The same is also applicable for the process of learning acronyms. It is acceptable to use the inventive spelling of GBOL or Jeebol which can in turn be written as Jeeball.

Once children learn these phonics patterns, they can apply them to words. When children make errors, the teacher does not merely tell them they are wrong; the teacher, to the extent possible, returns the child's attention to the relevant rule or pattern.

There are also sight words that do not follow patterns; children need to memorize conventional spellings for these words, such as who.

==Benefits and shortcomings==
===Benefits===
Children's invented spellings may help teachers understand what students know and do not know about the phonetic structure of the language. Sophisticated spelling, even if it is not conventional, may indicate strong phonological awareness. Examining invented spellings may help researchers understand the development of phonological awareness and understanding of sound-symbol correspondences.

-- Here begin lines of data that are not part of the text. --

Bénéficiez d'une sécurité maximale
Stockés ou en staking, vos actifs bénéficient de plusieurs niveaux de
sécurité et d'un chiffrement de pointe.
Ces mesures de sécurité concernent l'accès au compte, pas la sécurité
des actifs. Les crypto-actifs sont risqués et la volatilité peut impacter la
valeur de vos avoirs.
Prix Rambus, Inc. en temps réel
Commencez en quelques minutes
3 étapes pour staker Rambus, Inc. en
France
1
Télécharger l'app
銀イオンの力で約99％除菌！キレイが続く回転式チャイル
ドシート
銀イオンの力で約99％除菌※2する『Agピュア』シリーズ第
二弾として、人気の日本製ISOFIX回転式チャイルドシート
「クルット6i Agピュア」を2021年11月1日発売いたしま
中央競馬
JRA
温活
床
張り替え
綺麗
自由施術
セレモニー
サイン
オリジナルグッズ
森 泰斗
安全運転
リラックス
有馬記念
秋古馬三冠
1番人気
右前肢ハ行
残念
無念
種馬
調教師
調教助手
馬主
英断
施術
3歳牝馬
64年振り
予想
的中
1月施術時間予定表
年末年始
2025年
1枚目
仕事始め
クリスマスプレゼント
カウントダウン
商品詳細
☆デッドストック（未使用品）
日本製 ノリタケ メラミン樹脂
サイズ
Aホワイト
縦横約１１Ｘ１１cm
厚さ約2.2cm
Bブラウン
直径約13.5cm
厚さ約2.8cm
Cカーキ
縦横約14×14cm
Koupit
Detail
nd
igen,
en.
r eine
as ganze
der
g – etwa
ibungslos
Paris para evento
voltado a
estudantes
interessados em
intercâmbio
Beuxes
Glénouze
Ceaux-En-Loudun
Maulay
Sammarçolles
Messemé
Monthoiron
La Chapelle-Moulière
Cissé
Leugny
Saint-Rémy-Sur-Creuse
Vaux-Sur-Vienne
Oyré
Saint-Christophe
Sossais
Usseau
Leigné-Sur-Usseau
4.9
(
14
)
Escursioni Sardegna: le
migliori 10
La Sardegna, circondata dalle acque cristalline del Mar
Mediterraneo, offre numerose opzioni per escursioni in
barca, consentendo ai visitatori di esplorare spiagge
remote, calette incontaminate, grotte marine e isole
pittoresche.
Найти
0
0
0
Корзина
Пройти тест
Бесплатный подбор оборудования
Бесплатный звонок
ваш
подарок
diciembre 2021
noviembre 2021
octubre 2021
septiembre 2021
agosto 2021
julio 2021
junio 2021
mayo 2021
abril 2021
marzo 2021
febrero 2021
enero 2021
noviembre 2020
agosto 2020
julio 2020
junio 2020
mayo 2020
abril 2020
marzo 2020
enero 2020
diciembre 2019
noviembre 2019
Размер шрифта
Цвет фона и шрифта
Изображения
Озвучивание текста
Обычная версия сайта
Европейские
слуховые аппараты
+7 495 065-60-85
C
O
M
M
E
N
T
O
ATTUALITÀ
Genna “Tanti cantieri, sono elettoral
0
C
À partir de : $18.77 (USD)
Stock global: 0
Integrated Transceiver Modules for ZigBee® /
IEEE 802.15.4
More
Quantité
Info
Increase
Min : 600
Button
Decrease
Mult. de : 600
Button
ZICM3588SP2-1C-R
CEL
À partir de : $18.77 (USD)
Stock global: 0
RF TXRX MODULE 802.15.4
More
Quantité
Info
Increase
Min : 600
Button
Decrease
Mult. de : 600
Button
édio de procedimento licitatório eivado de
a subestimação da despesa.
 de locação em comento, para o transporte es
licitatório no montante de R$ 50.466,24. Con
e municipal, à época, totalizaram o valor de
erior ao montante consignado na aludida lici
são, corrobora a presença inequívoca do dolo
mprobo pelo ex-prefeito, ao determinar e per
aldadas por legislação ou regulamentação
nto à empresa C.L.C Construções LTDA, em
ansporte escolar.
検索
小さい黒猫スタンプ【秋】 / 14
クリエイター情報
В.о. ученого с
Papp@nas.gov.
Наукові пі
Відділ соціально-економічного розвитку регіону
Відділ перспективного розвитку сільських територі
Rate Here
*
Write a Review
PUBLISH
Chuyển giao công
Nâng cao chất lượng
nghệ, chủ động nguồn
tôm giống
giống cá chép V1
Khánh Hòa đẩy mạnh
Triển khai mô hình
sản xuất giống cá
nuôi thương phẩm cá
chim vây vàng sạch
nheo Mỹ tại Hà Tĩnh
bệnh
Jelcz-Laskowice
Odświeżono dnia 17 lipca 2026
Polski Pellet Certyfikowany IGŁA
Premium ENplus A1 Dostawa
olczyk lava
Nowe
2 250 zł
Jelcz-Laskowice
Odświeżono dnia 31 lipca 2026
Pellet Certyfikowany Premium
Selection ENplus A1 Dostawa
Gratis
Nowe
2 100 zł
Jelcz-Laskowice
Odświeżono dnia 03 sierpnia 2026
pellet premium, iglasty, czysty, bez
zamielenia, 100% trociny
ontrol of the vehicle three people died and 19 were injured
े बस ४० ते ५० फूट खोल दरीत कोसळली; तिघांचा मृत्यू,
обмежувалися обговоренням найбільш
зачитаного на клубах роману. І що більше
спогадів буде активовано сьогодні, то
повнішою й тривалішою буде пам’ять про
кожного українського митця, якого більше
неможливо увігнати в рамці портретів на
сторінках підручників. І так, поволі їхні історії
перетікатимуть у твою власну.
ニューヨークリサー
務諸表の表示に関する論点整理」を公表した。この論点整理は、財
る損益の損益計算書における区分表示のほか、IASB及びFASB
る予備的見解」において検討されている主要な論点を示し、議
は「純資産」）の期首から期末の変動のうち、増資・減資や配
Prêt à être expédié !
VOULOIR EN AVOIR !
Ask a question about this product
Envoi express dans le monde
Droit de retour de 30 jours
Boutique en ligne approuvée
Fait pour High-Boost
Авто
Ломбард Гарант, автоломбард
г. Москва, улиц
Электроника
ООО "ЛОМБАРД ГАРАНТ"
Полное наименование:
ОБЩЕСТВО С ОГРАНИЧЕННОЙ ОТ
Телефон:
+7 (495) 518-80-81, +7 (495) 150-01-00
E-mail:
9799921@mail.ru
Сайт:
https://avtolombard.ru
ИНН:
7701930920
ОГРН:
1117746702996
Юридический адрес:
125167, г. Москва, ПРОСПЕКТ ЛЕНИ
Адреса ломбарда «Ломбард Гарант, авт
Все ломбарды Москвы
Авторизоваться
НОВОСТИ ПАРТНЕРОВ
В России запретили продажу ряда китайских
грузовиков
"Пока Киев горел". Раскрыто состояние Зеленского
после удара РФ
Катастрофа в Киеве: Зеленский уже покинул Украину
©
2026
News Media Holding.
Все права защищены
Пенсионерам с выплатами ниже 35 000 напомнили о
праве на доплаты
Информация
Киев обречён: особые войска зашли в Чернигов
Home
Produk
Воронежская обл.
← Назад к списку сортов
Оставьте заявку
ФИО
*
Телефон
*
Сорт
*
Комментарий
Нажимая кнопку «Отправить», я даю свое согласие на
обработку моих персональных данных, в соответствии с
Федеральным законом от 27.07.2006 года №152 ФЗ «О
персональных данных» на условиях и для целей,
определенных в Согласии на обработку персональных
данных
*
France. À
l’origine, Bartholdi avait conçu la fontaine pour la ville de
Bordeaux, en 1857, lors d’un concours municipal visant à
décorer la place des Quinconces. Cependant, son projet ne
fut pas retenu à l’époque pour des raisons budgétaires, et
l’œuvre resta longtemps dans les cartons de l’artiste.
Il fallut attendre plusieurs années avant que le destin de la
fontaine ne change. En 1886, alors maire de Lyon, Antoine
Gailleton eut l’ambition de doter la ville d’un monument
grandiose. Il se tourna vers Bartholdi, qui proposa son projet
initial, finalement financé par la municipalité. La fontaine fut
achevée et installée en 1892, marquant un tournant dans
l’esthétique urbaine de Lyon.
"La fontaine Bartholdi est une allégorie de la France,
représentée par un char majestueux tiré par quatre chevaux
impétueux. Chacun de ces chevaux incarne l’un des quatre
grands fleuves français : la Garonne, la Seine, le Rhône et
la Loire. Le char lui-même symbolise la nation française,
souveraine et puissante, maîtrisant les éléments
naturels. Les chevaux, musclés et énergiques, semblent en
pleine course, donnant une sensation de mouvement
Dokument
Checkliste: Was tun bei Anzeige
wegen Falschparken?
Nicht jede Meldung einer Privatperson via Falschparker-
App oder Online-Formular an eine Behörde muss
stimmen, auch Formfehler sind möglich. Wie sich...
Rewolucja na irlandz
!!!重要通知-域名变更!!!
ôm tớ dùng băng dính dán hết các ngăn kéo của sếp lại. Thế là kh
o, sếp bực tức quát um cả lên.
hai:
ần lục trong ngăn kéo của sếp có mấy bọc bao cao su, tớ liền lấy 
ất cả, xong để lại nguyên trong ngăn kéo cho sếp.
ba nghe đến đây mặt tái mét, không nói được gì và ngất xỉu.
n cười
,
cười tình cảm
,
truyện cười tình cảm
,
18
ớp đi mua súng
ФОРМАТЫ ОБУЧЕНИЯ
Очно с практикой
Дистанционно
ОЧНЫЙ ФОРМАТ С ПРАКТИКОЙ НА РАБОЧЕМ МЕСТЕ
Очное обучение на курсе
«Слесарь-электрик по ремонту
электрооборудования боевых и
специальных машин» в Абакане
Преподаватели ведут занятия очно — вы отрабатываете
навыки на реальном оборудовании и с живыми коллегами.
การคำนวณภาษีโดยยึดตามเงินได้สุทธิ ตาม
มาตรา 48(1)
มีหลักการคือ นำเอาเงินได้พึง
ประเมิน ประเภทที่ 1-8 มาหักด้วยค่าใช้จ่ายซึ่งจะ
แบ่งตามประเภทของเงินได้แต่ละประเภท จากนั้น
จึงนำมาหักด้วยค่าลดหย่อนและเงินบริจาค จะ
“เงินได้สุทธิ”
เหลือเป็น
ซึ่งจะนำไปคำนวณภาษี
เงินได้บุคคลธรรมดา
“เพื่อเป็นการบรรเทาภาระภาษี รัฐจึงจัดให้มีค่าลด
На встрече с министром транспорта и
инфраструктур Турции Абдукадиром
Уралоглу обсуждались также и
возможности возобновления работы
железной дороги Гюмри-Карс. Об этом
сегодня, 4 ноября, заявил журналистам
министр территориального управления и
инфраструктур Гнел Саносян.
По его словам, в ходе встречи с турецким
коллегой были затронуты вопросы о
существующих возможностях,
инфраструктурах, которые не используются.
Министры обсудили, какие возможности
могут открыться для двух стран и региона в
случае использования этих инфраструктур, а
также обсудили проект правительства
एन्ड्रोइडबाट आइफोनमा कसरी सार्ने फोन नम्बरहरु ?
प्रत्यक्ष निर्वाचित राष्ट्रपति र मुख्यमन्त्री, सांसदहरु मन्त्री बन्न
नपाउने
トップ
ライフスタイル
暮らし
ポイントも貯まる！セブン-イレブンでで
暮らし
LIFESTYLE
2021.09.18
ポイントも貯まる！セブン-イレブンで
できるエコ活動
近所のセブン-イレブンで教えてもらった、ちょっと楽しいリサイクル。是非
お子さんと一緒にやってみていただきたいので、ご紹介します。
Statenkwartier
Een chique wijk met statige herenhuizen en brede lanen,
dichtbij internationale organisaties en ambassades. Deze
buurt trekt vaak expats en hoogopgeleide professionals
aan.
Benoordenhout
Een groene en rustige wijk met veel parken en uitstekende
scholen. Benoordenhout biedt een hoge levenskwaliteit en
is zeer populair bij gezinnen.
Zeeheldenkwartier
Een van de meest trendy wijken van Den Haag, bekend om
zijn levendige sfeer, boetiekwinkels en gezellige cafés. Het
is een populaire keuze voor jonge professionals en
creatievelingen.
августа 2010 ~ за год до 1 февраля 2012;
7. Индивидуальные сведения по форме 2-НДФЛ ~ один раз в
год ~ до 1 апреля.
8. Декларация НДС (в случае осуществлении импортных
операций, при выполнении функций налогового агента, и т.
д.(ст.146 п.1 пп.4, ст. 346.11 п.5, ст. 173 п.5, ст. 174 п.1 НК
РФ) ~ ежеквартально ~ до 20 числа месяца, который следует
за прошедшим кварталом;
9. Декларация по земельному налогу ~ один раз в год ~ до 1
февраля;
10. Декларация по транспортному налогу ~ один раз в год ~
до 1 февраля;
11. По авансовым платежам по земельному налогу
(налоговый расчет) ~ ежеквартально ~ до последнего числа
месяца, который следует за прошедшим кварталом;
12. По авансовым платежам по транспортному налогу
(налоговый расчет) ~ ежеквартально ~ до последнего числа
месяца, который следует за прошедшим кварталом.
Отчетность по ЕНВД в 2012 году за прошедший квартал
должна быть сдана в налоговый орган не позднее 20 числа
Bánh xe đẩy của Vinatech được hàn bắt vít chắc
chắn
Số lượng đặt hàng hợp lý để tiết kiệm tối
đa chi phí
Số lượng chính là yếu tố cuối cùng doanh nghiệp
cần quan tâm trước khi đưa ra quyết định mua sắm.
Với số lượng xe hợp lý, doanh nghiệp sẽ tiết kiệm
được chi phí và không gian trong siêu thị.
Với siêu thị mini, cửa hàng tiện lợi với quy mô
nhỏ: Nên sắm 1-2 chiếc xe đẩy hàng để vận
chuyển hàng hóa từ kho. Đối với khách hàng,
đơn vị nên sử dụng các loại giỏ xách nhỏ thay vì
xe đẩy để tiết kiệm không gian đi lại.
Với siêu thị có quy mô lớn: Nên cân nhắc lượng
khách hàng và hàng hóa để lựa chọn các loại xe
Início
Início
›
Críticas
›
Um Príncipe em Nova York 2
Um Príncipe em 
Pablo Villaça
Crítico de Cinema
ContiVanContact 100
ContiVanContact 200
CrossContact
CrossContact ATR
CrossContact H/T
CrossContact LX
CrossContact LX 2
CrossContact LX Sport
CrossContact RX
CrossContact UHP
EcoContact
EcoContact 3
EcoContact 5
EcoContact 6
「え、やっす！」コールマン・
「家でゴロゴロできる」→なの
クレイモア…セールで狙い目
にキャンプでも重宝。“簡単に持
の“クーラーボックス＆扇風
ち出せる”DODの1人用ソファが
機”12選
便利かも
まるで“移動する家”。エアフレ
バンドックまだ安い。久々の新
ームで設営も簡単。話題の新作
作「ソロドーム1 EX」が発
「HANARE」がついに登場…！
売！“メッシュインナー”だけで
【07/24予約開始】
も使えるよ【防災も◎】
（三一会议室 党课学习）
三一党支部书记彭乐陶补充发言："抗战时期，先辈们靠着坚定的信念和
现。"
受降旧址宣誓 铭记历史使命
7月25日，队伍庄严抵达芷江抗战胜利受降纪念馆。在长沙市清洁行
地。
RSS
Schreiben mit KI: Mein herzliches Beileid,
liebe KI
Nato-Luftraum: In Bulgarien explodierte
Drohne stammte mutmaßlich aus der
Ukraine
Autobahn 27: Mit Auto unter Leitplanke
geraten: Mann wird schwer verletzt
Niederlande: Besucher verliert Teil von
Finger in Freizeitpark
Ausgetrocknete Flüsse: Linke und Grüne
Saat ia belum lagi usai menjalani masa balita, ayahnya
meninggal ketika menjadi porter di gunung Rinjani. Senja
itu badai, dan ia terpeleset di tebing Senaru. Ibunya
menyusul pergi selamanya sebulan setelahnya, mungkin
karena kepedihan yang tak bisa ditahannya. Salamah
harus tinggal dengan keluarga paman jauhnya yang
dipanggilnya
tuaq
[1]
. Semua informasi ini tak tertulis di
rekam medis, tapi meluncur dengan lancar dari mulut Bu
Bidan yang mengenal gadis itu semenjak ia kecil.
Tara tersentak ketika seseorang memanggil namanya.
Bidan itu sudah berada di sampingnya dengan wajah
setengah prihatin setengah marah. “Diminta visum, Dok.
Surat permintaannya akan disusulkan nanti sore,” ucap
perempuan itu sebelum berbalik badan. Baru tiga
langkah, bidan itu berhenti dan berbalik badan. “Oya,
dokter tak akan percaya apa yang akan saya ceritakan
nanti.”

For teachers who emphasize constructivist, inventive spellings, there are further advantages; children who are allowed to spell inventively may learn an earlier appreciation for writing and may be more creative in their writing because they focus less on form. They may also use more complicated and precise words that occur in their oral vocabulary, but that they do not yet know how to spell, improving their ability to express their ideas.

The above two suppositions on the benefits of inventive spelling have not been empirically verified and are not generally accepted by neurolinguists, who study the natural learning process of spoken language and have recently determined that reading and spelling are not "hard-wired", natural processes.

===Shortcomings===
According to some research, children may learn to spell correctly faster if they are taught to do so in a direct and systematic way. Encouraging inventive spelling may delay children's conventional spelling development. Early excitement about writing may give way to later frustration when students feel a lack of confidence about their misspellings. Some students like to spell things correctly and may resist attempts to get them to spell inventively. Practising bad spelling habits ingrains such habits and makes them difficult to overcome, while spelling correctly from the beginning eliminates this problem.